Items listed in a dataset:
==========

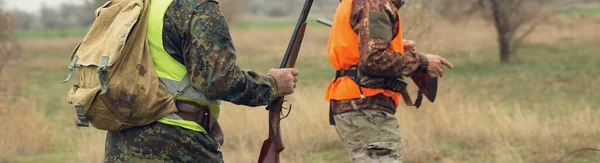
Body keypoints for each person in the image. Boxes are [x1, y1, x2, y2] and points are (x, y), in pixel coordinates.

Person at [103, 0, 299, 162]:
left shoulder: (135, 5)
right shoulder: (197, 7)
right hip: (178, 144)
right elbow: (218, 80)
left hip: (120, 145)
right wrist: (272, 84)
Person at [324, 0, 454, 162]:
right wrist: (422, 61)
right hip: (366, 105)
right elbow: (373, 58)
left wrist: (396, 47)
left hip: (355, 103)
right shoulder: (376, 3)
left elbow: (367, 51)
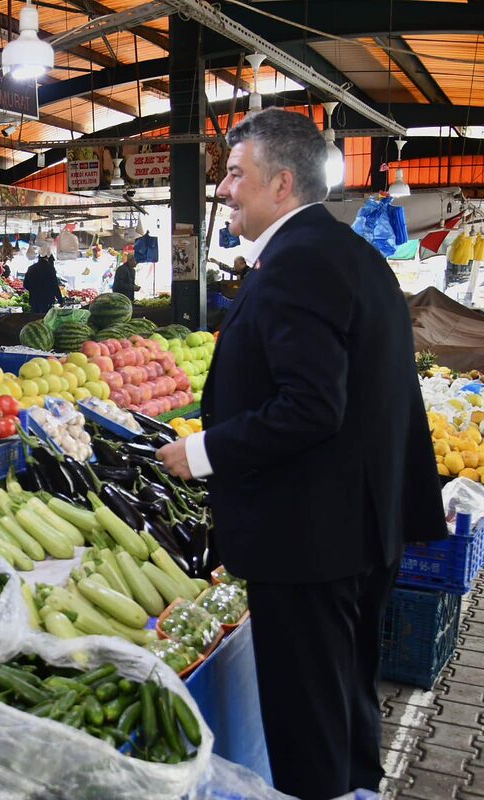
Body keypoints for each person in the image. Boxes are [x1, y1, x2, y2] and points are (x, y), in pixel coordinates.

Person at [154, 108, 444, 800]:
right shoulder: (350, 254)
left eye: (233, 174)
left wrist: (200, 453)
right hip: (360, 526)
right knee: (347, 699)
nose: (223, 188)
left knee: (308, 725)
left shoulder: (298, 263)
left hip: (311, 538)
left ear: (281, 184)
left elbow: (312, 406)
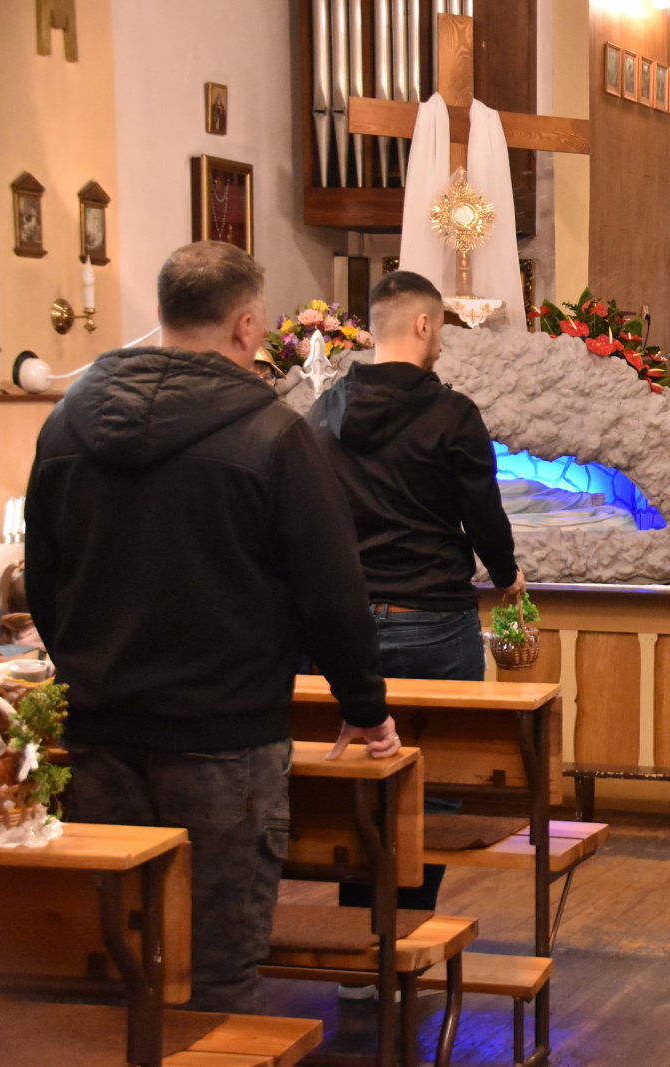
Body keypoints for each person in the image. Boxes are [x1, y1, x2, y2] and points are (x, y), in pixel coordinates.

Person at [25, 240, 397, 1012]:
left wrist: (86, 672)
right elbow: (331, 589)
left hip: (100, 734)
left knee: (117, 959)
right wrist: (364, 704)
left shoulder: (67, 426)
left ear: (163, 315)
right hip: (224, 737)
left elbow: (45, 580)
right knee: (216, 969)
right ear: (246, 325)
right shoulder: (273, 435)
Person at [307, 269, 522, 921]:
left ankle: (357, 928)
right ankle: (407, 926)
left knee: (355, 777)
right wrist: (506, 574)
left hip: (344, 622)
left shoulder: (323, 414)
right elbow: (482, 513)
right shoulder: (452, 414)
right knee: (437, 779)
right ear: (424, 325)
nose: (442, 344)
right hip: (432, 617)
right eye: (440, 330)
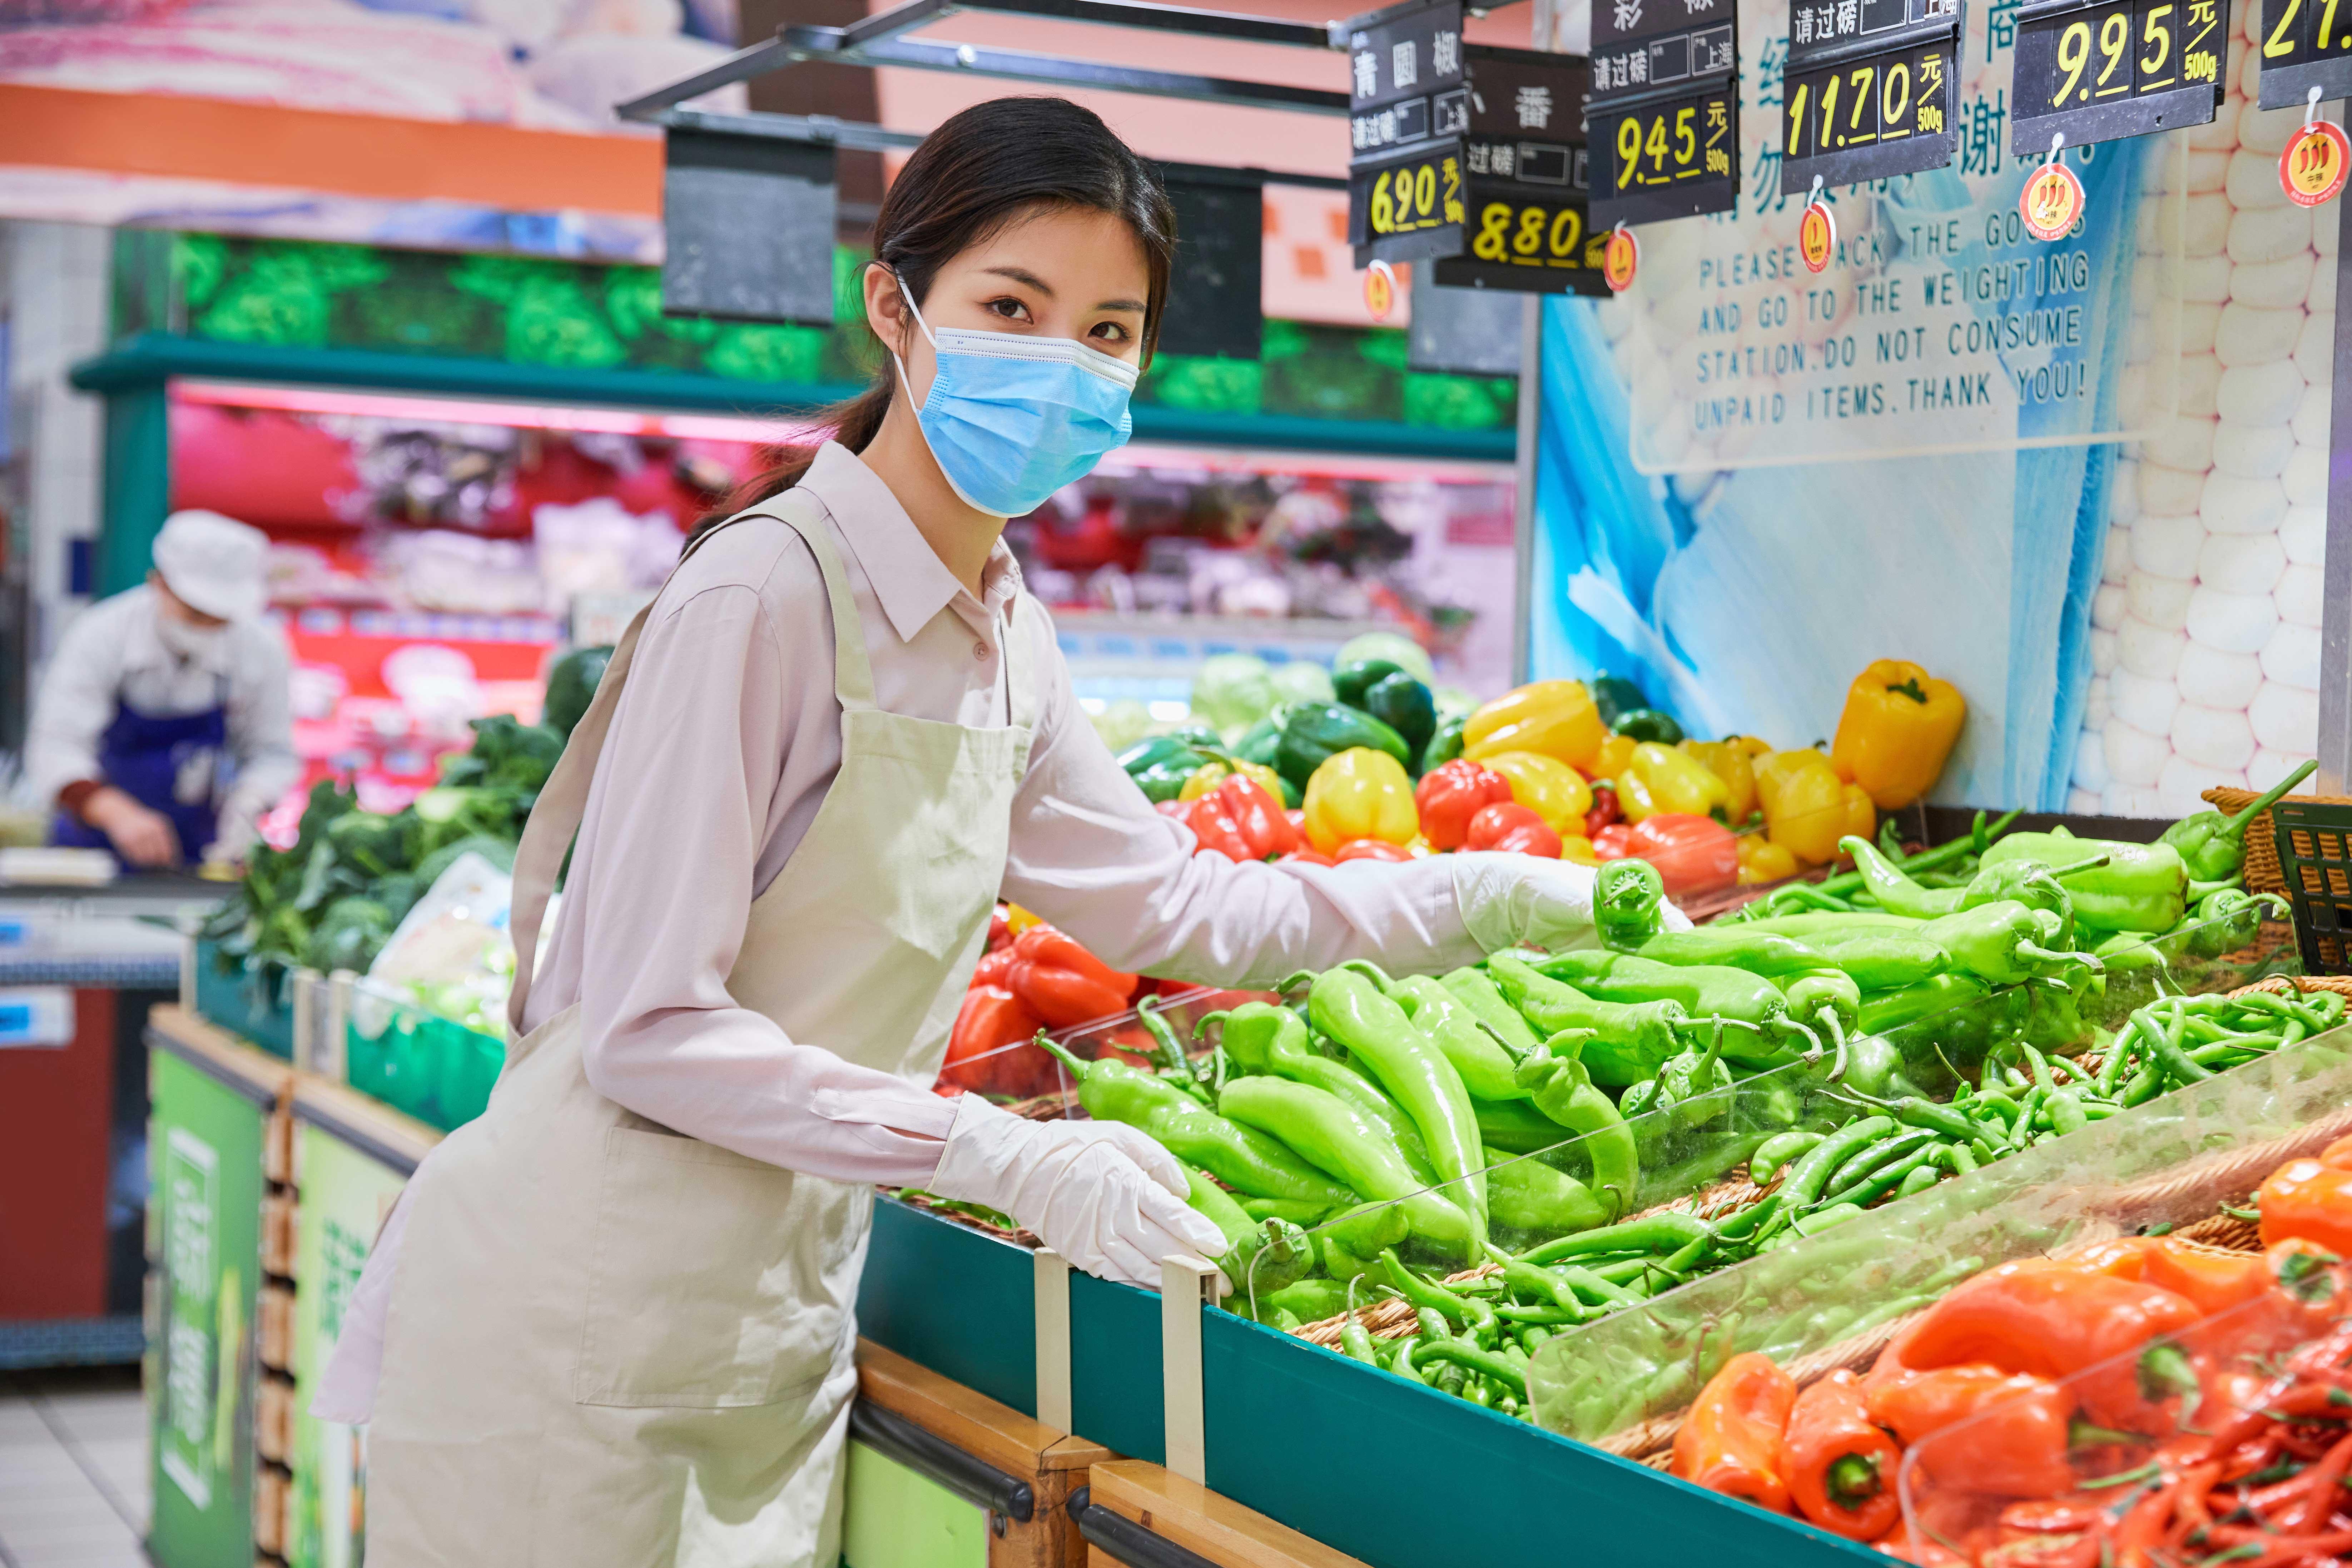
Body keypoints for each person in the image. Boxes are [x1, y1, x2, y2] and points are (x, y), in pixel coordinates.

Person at [317, 97, 1687, 1567]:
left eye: (1108, 330)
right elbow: (647, 1026)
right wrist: (1008, 1154)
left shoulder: (1001, 632)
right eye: (1011, 306)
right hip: (567, 1317)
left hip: (770, 1315)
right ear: (894, 308)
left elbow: (1176, 912)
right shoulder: (764, 598)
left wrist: (1485, 893)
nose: (1061, 361)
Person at [27, 509, 296, 870]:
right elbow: (57, 744)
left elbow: (273, 752)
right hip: (93, 851)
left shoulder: (261, 649)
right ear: (159, 583)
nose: (207, 627)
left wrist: (250, 802)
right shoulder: (102, 634)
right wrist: (115, 812)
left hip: (197, 848)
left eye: (220, 619)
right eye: (195, 614)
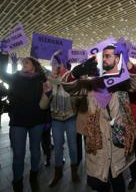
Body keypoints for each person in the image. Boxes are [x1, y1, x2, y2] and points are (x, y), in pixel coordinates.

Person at [42, 42, 136, 192]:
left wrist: (128, 63)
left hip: (118, 140)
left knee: (117, 179)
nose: (104, 59)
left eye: (108, 56)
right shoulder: (89, 83)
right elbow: (70, 87)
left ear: (117, 59)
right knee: (100, 180)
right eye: (102, 56)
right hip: (97, 141)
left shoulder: (122, 81)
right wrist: (75, 73)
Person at [0, 52, 47, 192]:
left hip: (37, 120)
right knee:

==========

*TASK TO COMPLETE*
Repeat only the stretch of lines that opens with the line containing "left shoulder: (122, 81)" and closes with the final line of the entries, both included, exactly as written.

*RESPONSE TO THE TASK*
left shoulder: (122, 81)
right wrist: (75, 73)
Person at [0, 52, 47, 192]:
left hip: (37, 120)
right knee:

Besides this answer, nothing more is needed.